▶ **TASK DESCRIPTION**
In the data, find each line where the word "ankle" appears and list that line.

▶ **GIVEN RECORDS**
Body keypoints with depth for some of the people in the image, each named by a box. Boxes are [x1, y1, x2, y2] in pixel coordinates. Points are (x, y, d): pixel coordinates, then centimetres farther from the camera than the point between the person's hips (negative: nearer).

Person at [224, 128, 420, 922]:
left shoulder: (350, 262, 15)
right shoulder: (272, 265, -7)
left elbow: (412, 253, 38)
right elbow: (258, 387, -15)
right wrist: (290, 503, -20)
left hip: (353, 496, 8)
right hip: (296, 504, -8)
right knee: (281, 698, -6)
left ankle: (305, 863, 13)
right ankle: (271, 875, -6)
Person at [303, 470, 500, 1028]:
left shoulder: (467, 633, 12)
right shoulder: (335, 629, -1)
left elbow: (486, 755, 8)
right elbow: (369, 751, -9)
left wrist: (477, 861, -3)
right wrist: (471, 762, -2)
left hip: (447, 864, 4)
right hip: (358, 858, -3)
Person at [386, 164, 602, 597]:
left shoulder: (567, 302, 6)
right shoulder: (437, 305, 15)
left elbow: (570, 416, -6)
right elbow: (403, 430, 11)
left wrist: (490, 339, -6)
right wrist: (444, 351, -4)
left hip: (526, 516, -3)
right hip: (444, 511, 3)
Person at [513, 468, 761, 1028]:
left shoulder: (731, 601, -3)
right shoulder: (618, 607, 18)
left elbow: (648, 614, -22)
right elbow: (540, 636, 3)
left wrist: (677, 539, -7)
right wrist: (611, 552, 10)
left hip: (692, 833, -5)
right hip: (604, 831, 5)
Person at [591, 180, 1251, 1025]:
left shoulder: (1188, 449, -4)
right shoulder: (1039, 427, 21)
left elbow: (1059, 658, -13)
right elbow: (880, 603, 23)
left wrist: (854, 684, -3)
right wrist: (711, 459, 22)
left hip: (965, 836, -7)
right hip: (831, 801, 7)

--

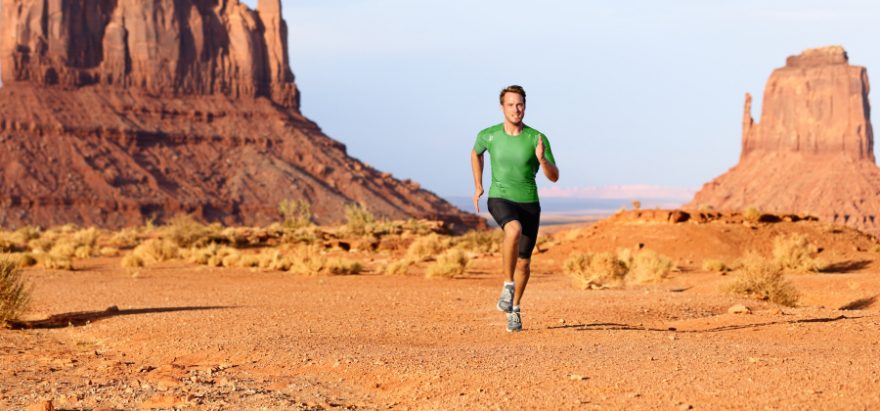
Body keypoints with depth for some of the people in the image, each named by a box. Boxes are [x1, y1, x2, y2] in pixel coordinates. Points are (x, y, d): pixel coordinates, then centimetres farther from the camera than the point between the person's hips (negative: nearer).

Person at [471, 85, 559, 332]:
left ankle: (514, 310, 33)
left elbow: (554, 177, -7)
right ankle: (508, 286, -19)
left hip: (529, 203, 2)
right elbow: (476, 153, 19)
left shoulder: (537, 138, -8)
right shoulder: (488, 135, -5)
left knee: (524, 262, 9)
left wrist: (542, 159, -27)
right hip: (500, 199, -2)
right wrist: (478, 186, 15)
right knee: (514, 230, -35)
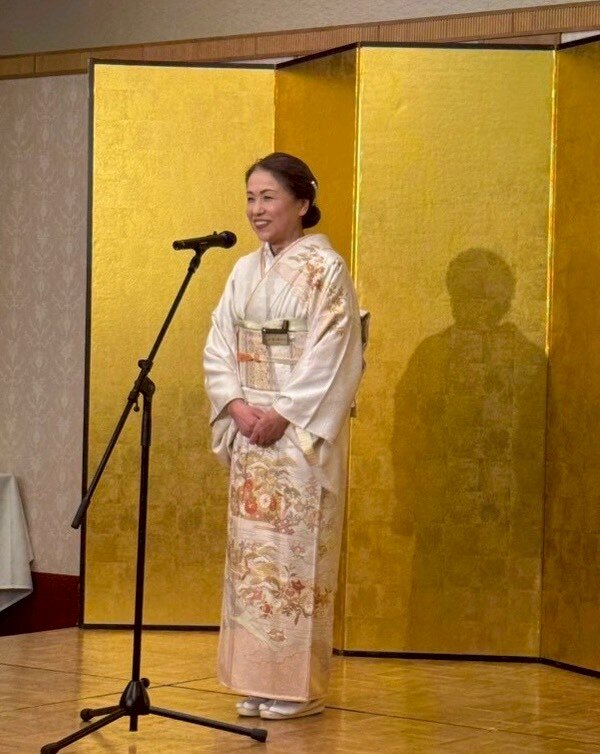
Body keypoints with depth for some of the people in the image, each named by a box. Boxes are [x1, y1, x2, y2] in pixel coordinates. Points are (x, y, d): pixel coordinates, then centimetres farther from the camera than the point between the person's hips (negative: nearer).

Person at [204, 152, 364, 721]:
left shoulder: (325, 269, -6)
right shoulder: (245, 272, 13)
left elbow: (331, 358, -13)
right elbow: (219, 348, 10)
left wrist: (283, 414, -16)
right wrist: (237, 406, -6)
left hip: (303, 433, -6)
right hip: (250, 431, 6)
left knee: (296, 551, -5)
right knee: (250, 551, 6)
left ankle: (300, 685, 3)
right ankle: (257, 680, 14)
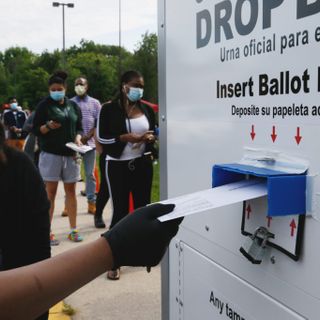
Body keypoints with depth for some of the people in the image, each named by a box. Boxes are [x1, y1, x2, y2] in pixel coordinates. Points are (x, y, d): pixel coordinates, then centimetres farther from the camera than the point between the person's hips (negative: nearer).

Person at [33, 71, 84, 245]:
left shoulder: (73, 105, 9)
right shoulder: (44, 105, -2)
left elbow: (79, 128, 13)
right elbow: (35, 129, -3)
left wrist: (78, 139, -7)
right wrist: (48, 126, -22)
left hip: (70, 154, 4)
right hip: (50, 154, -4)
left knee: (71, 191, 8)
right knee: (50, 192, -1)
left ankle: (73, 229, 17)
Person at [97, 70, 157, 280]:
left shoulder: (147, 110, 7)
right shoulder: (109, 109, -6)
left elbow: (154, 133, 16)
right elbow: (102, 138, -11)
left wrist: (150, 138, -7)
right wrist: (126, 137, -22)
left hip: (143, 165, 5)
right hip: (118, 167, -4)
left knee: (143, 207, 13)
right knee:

---

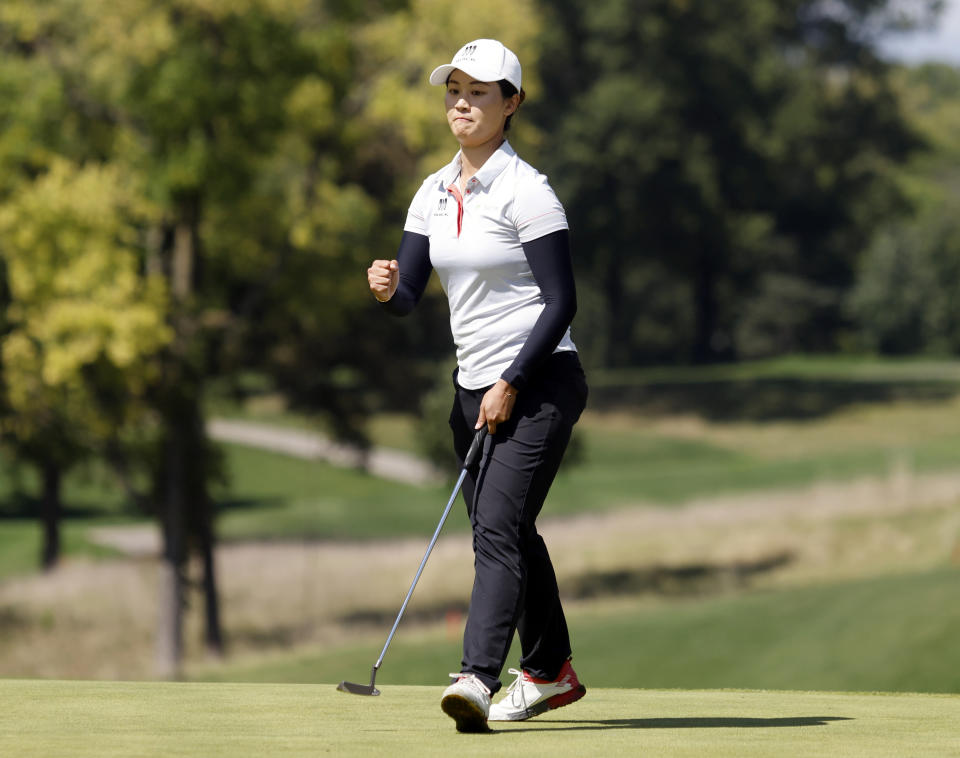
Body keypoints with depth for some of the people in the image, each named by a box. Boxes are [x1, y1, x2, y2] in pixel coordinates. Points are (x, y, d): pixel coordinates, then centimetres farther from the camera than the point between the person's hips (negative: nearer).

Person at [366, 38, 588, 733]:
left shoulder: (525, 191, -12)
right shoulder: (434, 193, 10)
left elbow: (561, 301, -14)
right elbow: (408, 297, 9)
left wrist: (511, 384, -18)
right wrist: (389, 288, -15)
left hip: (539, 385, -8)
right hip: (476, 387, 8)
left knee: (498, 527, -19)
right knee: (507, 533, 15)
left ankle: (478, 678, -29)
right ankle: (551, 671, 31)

▶ **COMPLETED EXERCISE**
left ankle: (305, 863, 13)
right ankle: (271, 875, -6)
left ankle: (514, 310, 33)
right ankle: (508, 286, -19)
left ankle: (300, 685, 3)
right ankle: (257, 680, 14)
left ankle: (73, 229, 17)
left ankle: (478, 678, -29)
right ankle: (551, 671, 31)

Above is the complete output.